THEME DREAMS COVER ARTIST

Alexa Black by Ross Howard Jones.
Alexa Black.
Alexa Black is an artist of mixed Nahua Pipil, Maya and settler heritage creating as a guest on traditional, ancestral and unceded territory of the Coast Salish peoples, including the Xwməθkwəyə̓ m (Musqueam), Skwxwú7mesh (Squamish), and Səílwətaʔ/Selilwitulh (Tsleil-Waututh) Nations.
Through self taught explorations in photography, drawing, painting and mixed media arts, Alexa found her passion deeply embedded in antiquated techniques of photography and classical illustration. Her work is primarily dedicated to deconstructing the disconnected and damaged societal tissue imposed by colonial standards of living.
Black seeks to reveal the magic of hidden realms that exist in parallel to our terrestrial and colonially defined reality. Her art is ignited by the energies of her indigenous ancestral territories, animism, and being an ally to marginalized populations. The work is built by reconnecting the seams of her fractured identities, by reclaiming and amplifying the voices of her silenced ancestors from matrilineal blood lines. Black divines dreams and visions shrouded in haunting atmospheric aesthetics that are symbolic of life's beauty and cosmic initiations.
Alexa has been a featured artist in galleries across British Columbia, Canada and internationally in Los Angeles. Her drawings, films, and paintings have been featured in published works such as Invisible City and Discorder Magazine.

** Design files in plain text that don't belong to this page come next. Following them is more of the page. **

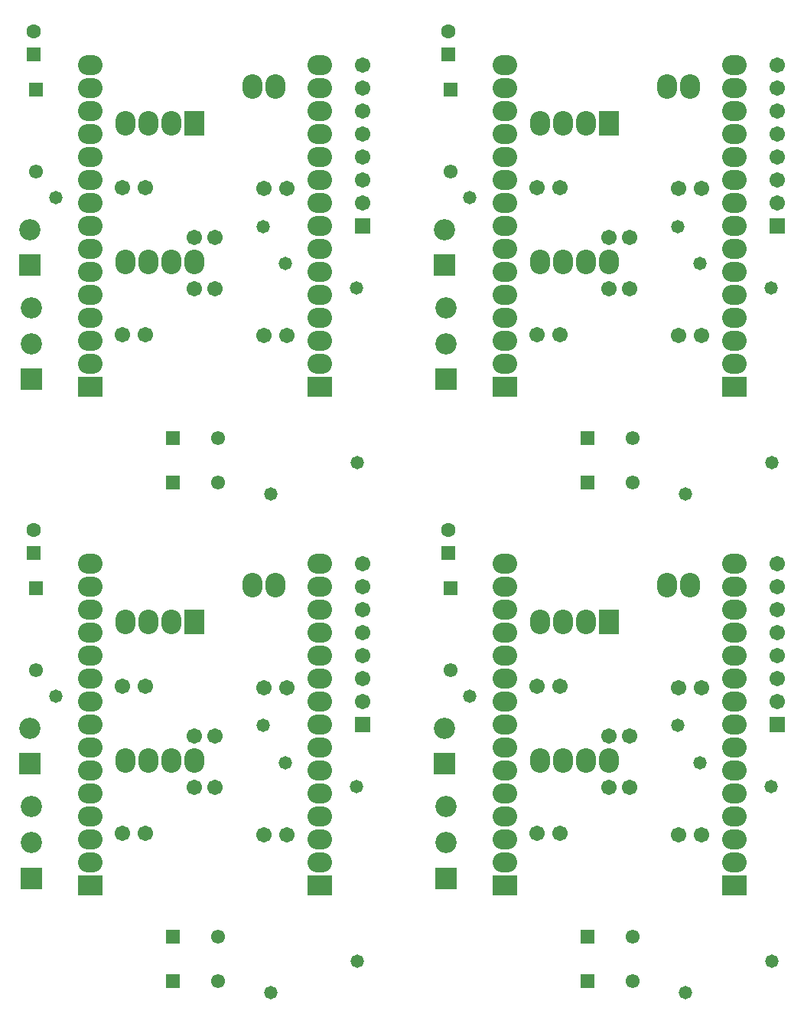
<source format=gbr>
G04*
G04 #@! TF.GenerationSoftware,Altium Limited,Altium Designer,25.4.2 (15)*
G04*
G04 Layer_Color=16711935*
%FSLAX44Y44*%
%MOMM*%
G71*
G04*
G04 #@! TF.SameCoordinates,E50F2220-639C-4698-B7CA-9BFD618F9179*
G04*
G04*
G04 #@! TF.FilePolarity,Negative*
G04*
G01*
G75*
%ADD33C,1.5532*%
%ADD34R,1.5532X1.5532*%
%ADD35O,2.2032X2.7032*%
%ADD36R,2.2032X2.7032*%
%ADD37C,1.7032*%
%ADD38R,1.7032X1.7032*%
%ADD39O,2.7032X2.2032*%
%ADD40R,2.7032X2.2032*%
%ADD41C,2.3532*%
%ADD42R,2.3532X2.3532*%
%ADD43C,1.6032*%
%ADD44R,1.6032X1.6032*%
%ADD45R,1.5532X1.5532*%
%ADD46C,1.4732*%
D33*
X755750Y313710D02*
D03*
Y362960D02*
D03*
X554250Y657960D02*
D03*
X1214540Y313710D02*
D03*
Y362960D02*
D03*
X1013040Y657960D02*
D03*
X755750Y864980D02*
D03*
Y914230D02*
D03*
X554250Y1209230D02*
D03*
X1214540Y864980D02*
D03*
Y914230D02*
D03*
X1013040Y1209230D02*
D03*
D34*
X705750Y313710D02*
D03*
Y362960D02*
D03*
X1164540Y313710D02*
D03*
Y362960D02*
D03*
X705750Y864980D02*
D03*
Y914230D02*
D03*
X1164540Y864980D02*
D03*
Y914230D02*
D03*
D35*
X793450Y752010D02*
D03*
X818850D02*
D03*
X653050Y557810D02*
D03*
X678450D02*
D03*
X703850D02*
D03*
X729250D02*
D03*
X653050Y711210D02*
D03*
X678450D02*
D03*
X703850D02*
D03*
X1252240Y752010D02*
D03*
X1277640D02*
D03*
X1111840Y557810D02*
D03*
X1137240D02*
D03*
X1162640D02*
D03*
X1188040D02*
D03*
X1111840Y711210D02*
D03*
X1137240D02*
D03*
X1162640D02*
D03*
X793450Y1303280D02*
D03*
X818850D02*
D03*
X653050Y1109080D02*
D03*
X678450D02*
D03*
X703850D02*
D03*
X729250D02*
D03*
X653050Y1262480D02*
D03*
X678450D02*
D03*
X703850D02*
D03*
X1252240Y1303280D02*
D03*
X1277640D02*
D03*
X1111840Y1109080D02*
D03*
X1137240D02*
D03*
X1162640D02*
D03*
X1188040D02*
D03*
X1111840Y1262480D02*
D03*
X1137240D02*
D03*
X1162640D02*
D03*
D36*
X729250Y711210D02*
D03*
X1188040D02*
D03*
X729250Y1262480D02*
D03*
X1188040D02*
D03*
D37*
X729250Y585210D02*
D03*
Y528210D02*
D03*
X915500Y623110D02*
D03*
Y648510D02*
D03*
Y673910D02*
D03*
Y699310D02*
D03*
Y724710D02*
D03*
Y750110D02*
D03*
Y775510D02*
D03*
X649750Y640270D02*
D03*
X675150D02*
D03*
X752000Y528210D02*
D03*
Y585210D02*
D03*
X831500Y476150D02*
D03*
X806100D02*
D03*
Y638710D02*
D03*
X831500D02*
D03*
X675150Y477710D02*
D03*
X649750D02*
D03*
X1188040Y585210D02*
D03*
Y528210D02*
D03*
X1374290Y623110D02*
D03*
Y648510D02*
D03*
Y673910D02*
D03*
Y699310D02*
D03*
Y724710D02*
D03*
Y750110D02*
D03*
Y775510D02*
D03*
X1108540Y640270D02*
D03*
X1133940D02*
D03*
X1210790Y528210D02*
D03*
Y585210D02*
D03*
X1290290Y476150D02*
D03*
X1264890D02*
D03*
Y638710D02*
D03*
X1290290D02*
D03*
X1133940Y477710D02*
D03*
X1108540D02*
D03*
X729250Y1136480D02*
D03*
Y1079480D02*
D03*
X915500Y1174380D02*
D03*
Y1199780D02*
D03*
Y1225180D02*
D03*
Y1250580D02*
D03*
Y1275980D02*
D03*
Y1301380D02*
D03*
Y1326780D02*
D03*
X649750Y1191540D02*
D03*
X675150D02*
D03*
X752000Y1079480D02*
D03*
Y1136480D02*
D03*
X831500Y1027420D02*
D03*
X806100D02*
D03*
Y1189980D02*
D03*
X831500D02*
D03*
X675150Y1028980D02*
D03*
X649750D02*
D03*
X1188040Y1136480D02*
D03*
Y1079480D02*
D03*
X1374290Y1174380D02*
D03*
Y1199780D02*
D03*
Y1225180D02*
D03*
Y1250580D02*
D03*
Y1275980D02*
D03*
Y1301380D02*
D03*
Y1326780D02*
D03*
X1108540Y1191540D02*
D03*
X1133940D02*
D03*
X1210790Y1079480D02*
D03*
Y1136480D02*
D03*
X1290290Y1027420D02*
D03*
X1264890D02*
D03*
Y1189980D02*
D03*
X1290290D02*
D03*
X1133940Y1028980D02*
D03*
X1108540D02*
D03*
D38*
X915500Y597710D02*
D03*
X1374290D02*
D03*
X915500Y1148980D02*
D03*
X1374290D02*
D03*
D39*
X868500Y775510D02*
D03*
Y750110D02*
D03*
Y724710D02*
D03*
Y699310D02*
D03*
Y673910D02*
D03*
Y648510D02*
D03*
Y623110D02*
D03*
Y597710D02*
D03*
Y572310D02*
D03*
Y546910D02*
D03*
Y521510D02*
D03*
Y496110D02*
D03*
Y470710D02*
D03*
Y445310D02*
D03*
X614500Y496110D02*
D03*
Y775510D02*
D03*
Y750110D02*
D03*
Y724710D02*
D03*
Y699310D02*
D03*
Y673910D02*
D03*
Y648510D02*
D03*
Y623110D02*
D03*
Y597710D02*
D03*
Y572310D02*
D03*
Y546910D02*
D03*
Y521510D02*
D03*
Y470710D02*
D03*
Y445310D02*
D03*
X1327290Y775510D02*
D03*
Y750110D02*
D03*
Y724710D02*
D03*
Y699310D02*
D03*
Y673910D02*
D03*
Y648510D02*
D03*
Y623110D02*
D03*
Y597710D02*
D03*
Y572310D02*
D03*
Y546910D02*
D03*
Y521510D02*
D03*
Y496110D02*
D03*
Y470710D02*
D03*
Y445310D02*
D03*
X1073290Y496110D02*
D03*
Y775510D02*
D03*
Y750110D02*
D03*
Y724710D02*
D03*
Y699310D02*
D03*
Y673910D02*
D03*
Y648510D02*
D03*
Y623110D02*
D03*
Y597710D02*
D03*
Y572310D02*
D03*
Y546910D02*
D03*
Y521510D02*
D03*
Y470710D02*
D03*
Y445310D02*
D03*
X868500Y1326780D02*
D03*
Y1301380D02*
D03*
Y1275980D02*
D03*
Y1250580D02*
D03*
Y1225180D02*
D03*
Y1199780D02*
D03*
Y1174380D02*
D03*
Y1148980D02*
D03*
Y1123580D02*
D03*
Y1098180D02*
D03*
Y1072780D02*
D03*
Y1047380D02*
D03*
Y1021980D02*
D03*
Y996580D02*
D03*
X614500Y1047380D02*
D03*
Y1326780D02*
D03*
Y1301380D02*
D03*
Y1275980D02*
D03*
Y1250580D02*
D03*
Y1225180D02*
D03*
Y1199780D02*
D03*
Y1174380D02*
D03*
Y1148980D02*
D03*
Y1123580D02*
D03*
Y1098180D02*
D03*
Y1072780D02*
D03*
Y1021980D02*
D03*
Y996580D02*
D03*
X1327290Y1326780D02*
D03*
Y1301380D02*
D03*
Y1275980D02*
D03*
Y1250580D02*
D03*
Y1225180D02*
D03*
Y1199780D02*
D03*
Y1174380D02*
D03*
Y1148980D02*
D03*
Y1123580D02*
D03*
Y1098180D02*
D03*
Y1072780D02*
D03*
Y1047380D02*
D03*
Y1021980D02*
D03*
Y996580D02*
D03*
X1073290Y1047380D02*
D03*
Y1326780D02*
D03*
Y1301380D02*
D03*
Y1275980D02*
D03*
Y1250580D02*
D03*
Y1225180D02*
D03*
Y1199780D02*
D03*
Y1174380D02*
D03*
Y1148980D02*
D03*
Y1123580D02*
D03*
Y1098180D02*
D03*
Y1072780D02*
D03*
Y1021980D02*
D03*
Y996580D02*
D03*
D40*
X868500Y419910D02*
D03*
X614500D02*
D03*
X1327290D02*
D03*
X1073290D02*
D03*
X868500Y971180D02*
D03*
X614500D02*
D03*
X1327290D02*
D03*
X1073290D02*
D03*
D41*
X548750Y507060D02*
D03*
Y467460D02*
D03*
X547250Y593710D02*
D03*
X1007540Y507060D02*
D03*
Y467460D02*
D03*
X1006040Y593710D02*
D03*
X548750Y1058330D02*
D03*
Y1018730D02*
D03*
X547250Y1144980D02*
D03*
X1007540Y1058330D02*
D03*
Y1018730D02*
D03*
X1006040Y1144980D02*
D03*
D42*
X548750Y427860D02*
D03*
X547250Y554110D02*
D03*
X1007540Y427860D02*
D03*
X1006040Y554110D02*
D03*
X548750Y979130D02*
D03*
X547250Y1105380D02*
D03*
X1007540Y979130D02*
D03*
X1006040Y1105380D02*
D03*
D43*
X551750Y812911D02*
D03*
X1010540D02*
D03*
X551750Y1364181D02*
D03*
X1010540D02*
D03*
D44*
X551750Y787510D02*
D03*
X1010540D02*
D03*
X551750Y1338780D02*
D03*
X1010540D02*
D03*
D45*
X554250Y747960D02*
D03*
X1013040D02*
D03*
X554250Y1299230D02*
D03*
X1013040D02*
D03*
D46*
X575750Y629210D02*
D03*
X830500Y555710D02*
D03*
X909500Y336210D02*
D03*
X805500Y596710D02*
D03*
X813750Y300960D02*
D03*
X908626Y529290D02*
D03*
X1034540Y629210D02*
D03*
X1289290Y555710D02*
D03*
X1368290Y336210D02*
D03*
X1264290Y596710D02*
D03*
X1272540Y300960D02*
D03*
X1367416Y529290D02*
D03*
X575750Y1180480D02*
D03*
X830500Y1106980D02*
D03*
X909500Y887480D02*
D03*
X805500Y1147980D02*
D03*
X813750Y852230D02*
D03*
X908626Y1080560D02*
D03*
X1034540Y1180480D02*
D03*
X1289290Y1106980D02*
D03*
X1368290Y887480D02*
D03*
X1264290Y1147980D02*
D03*
X1272540Y852230D02*
D03*
X1367416Y1080560D02*
D03*
M02*

</source>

Recently she was awarded the Research and Creation Project Grant by the Canada Council of the Arts to produce her upcoming 78 piece innovative and intersectional tintype/mixed media collage oracle, inspired by a traditional tarot deck. This evolving body of work is to be featured in SEITIES analogue print publication this upcoming winter.

“Coyopapalotl Itemic” delivers a series of images employing a traditional tarot deck as the basis for exploring around diversity, kyriarchy, and ceremony. Alexas work is strung together by the Nahuatl term nepantilism: signifying the transference of cultural and spiritual values of one group to another, thus being in a constant state of transition and building tolerance for contradiction, as inspired by the words of Gloria Anzaldúa.